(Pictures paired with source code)
:::

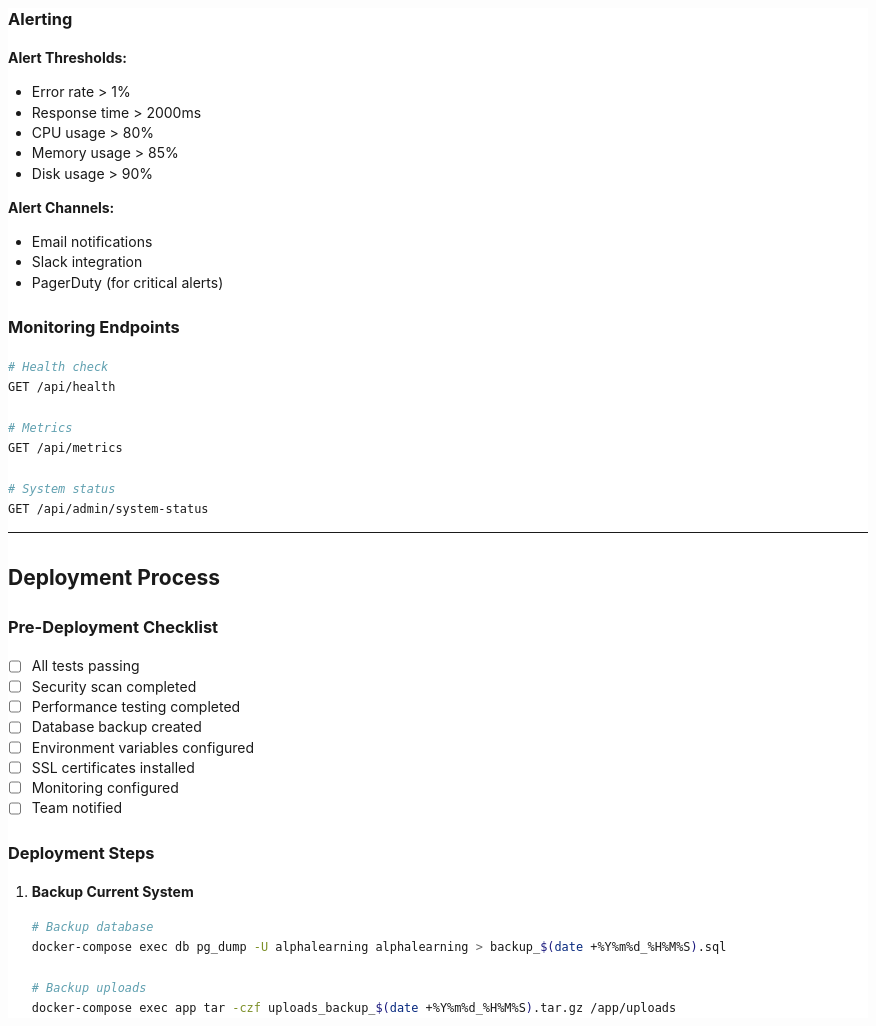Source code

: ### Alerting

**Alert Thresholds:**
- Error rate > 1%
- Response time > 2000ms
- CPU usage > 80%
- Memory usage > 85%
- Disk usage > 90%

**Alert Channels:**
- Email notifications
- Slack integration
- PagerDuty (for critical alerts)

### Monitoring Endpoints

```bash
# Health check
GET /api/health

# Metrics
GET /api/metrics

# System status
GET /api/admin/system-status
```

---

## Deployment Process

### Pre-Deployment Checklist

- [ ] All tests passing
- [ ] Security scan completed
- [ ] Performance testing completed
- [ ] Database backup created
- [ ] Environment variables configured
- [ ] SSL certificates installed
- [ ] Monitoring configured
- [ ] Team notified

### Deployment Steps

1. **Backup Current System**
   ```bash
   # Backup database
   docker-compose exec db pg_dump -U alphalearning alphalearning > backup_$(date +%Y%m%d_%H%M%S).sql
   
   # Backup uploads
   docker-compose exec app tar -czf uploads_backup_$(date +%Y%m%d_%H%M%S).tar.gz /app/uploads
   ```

:::

Without copying the pictures, transcribe the entries exactly.

Source code

: ### Alerting

**Alert Thresholds:**
- Error rate > 1%
- Response time > 2000ms
- CPU usage > 80%
- Memory usage > 85%
- Disk usage > 90%

**Alert Channels:**
- Email notifications
- Slack integration
- PagerDuty (for critical alerts)

### Monitoring Endpoints

```bash
# Health check
GET /api/health

# Metrics
GET /api/metrics

# System status
GET /api/admin/system-status
```

---

## Deployment Process

### Pre-Deployment Checklist

- [ ] All tests passing
- [ ] Security scan completed
- [ ] Performance testing completed
- [ ] Database backup created
- [ ] Environment variables configured
- [ ] SSL certificates installed
- [ ] Monitoring configured
- [ ] Team notified

### Deployment Steps

1. **Backup Current System**
   ```bash
   # Backup database
   docker-compose exec db pg_dump -U alphalearning alphalearning > backup_$(date +%Y%m%d_%H%M%S).sql
   
   # Backup uploads
   docker-compose exec app tar -czf uploads_backup_$(date +%Y%m%d_%H%M%S).tar.gz /app/uploads
   ```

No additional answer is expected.